Of course, it was just a musing and I did nothing about it. That was until one evening in January BBC’s Winter Watch showed that waste treatment works were ideal sites to watch birds. This spurred me into action and I immediately emailed Tom the biodiversity officer for Wessex Water who I liaise with for the Clatworthy nest box survey and other Wessex Water conservation tasks. Wessex were already thinking about a similar type of project so I was really pushing against an open door.

Well, I have now been into the site for the first time ever and after sorting out health and safety requirements, the risk assessment and my ability to access the site, the project is now set to run. I’ve erected 22 nest boxes on behalf of Wessex Water and the EuCAN Milverton Conservation Group and will be checking them weekly when the birds start nesting.
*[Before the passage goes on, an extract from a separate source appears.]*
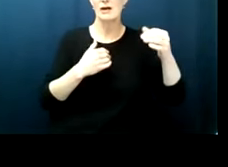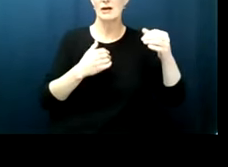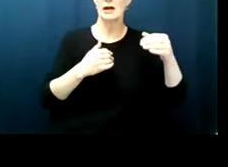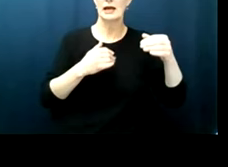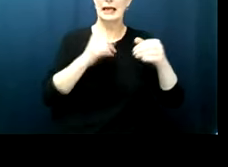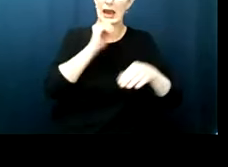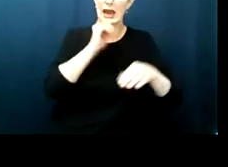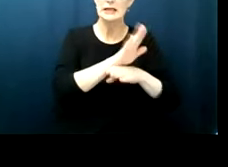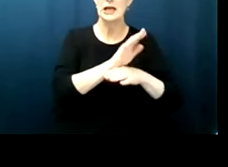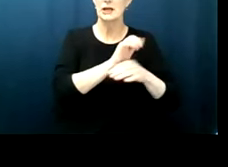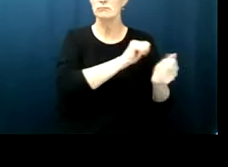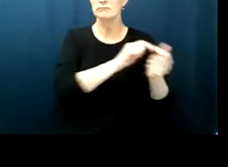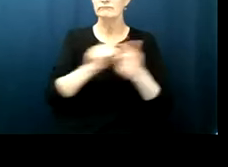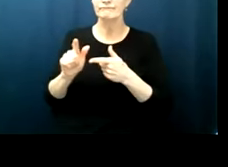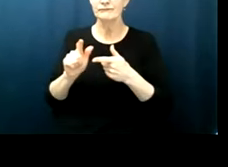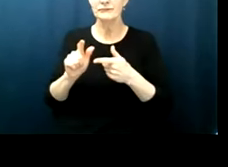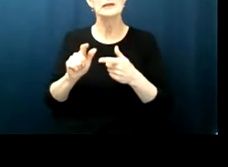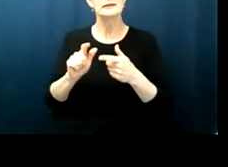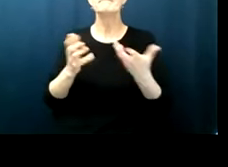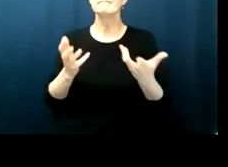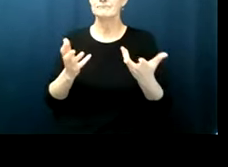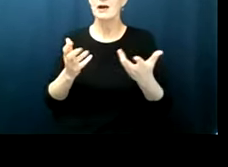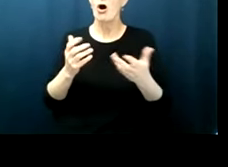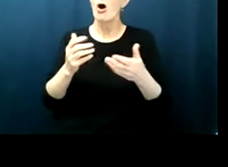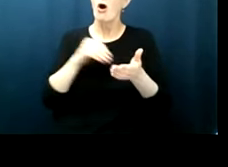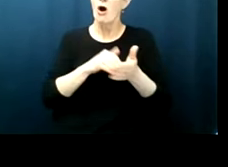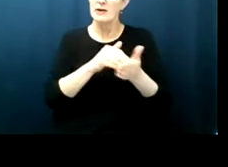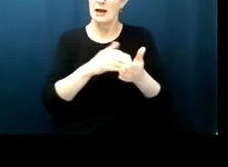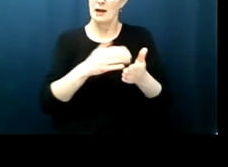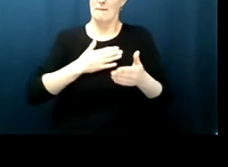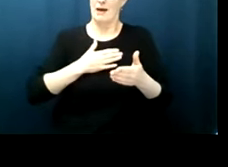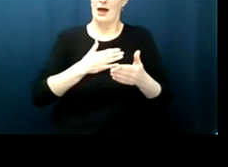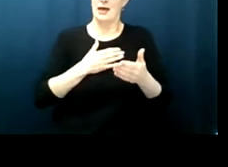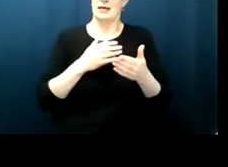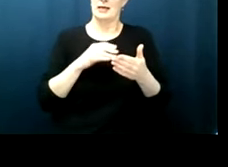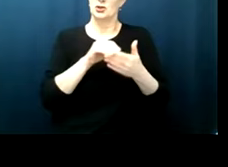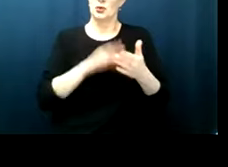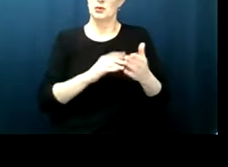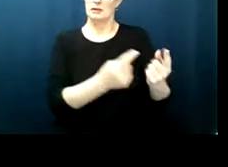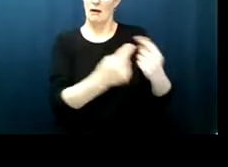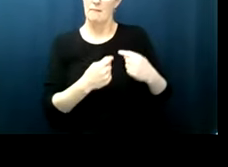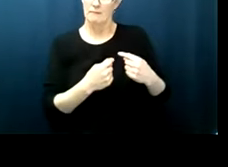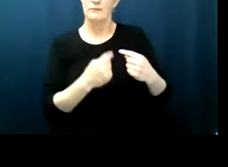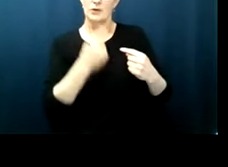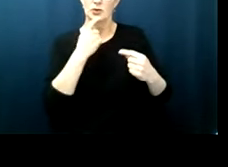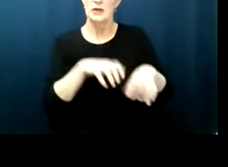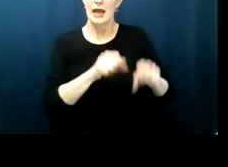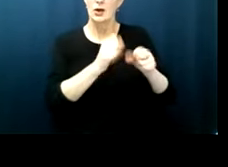when we come to these decades in the civil rights movement i often give them the literacy tests that were applied in places like alabama or louisiana or mississippi in these decades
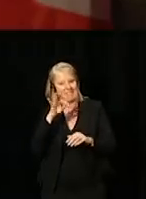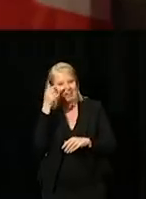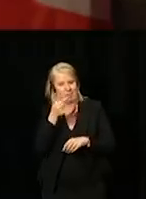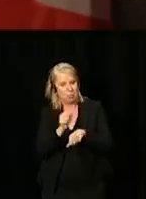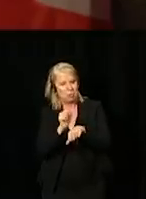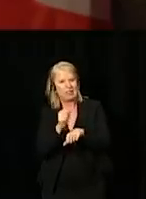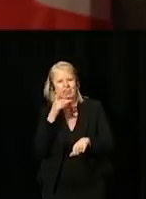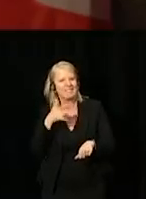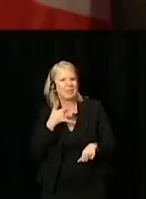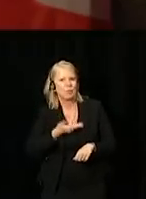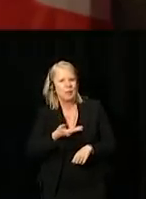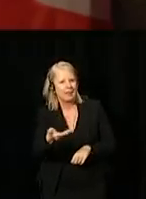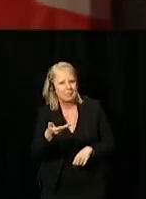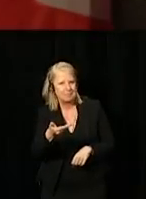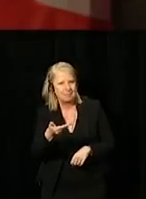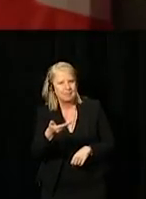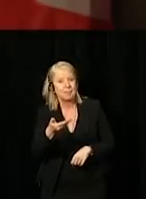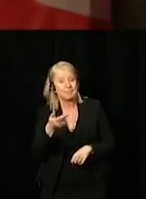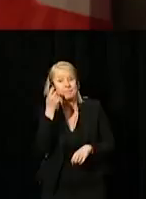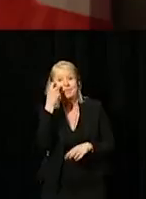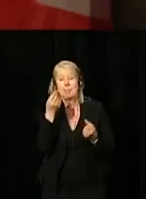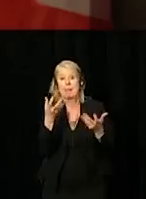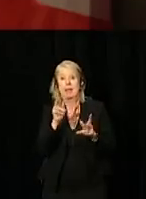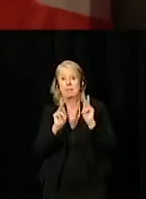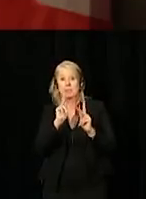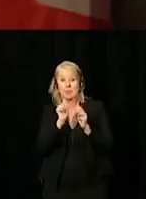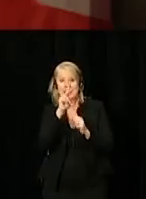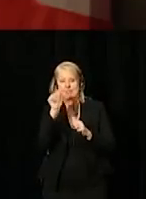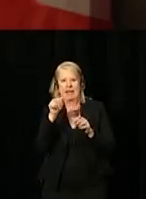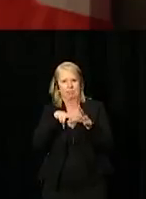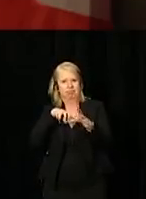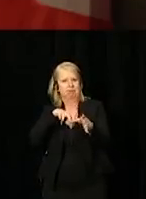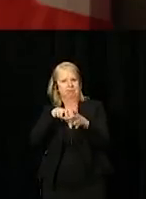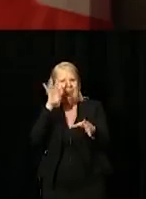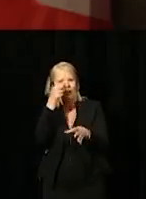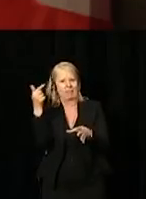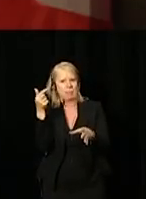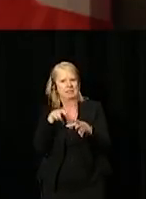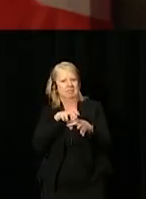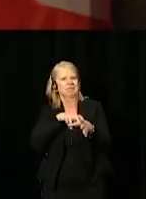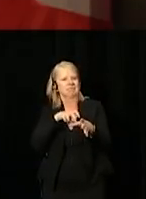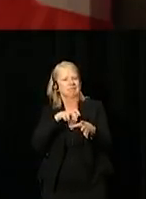And persons with disabilities are leaving the public service at a faster rate than the public service average.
I must say that I am very excited about what we might get in the boxes. The Clatworthy survey has 60 boxes mainly to encourage Pied Flycatchers, and has been very successful. However, there are enough boxes to go around and we get our fair share of Blue Tits and Great Tits, plus for the first time in 2020 we had Nuthatches in not one, not two but in three boxes, all with young that fledged. We have a variety of boxes; boxes with holes both 32mm and 28mm for smaller birds. Half fronted boxes and boxes with extended fronts. I’m hoping for at least 30 per cent occupancy and I suspect we’ll have the usual collection of tits, but it would be great to see a Wagtail or even a Pied Flycatcher, as I have seen one near the site about 10 years ago.

I’ll put a page on our EuCan website to keep you informed.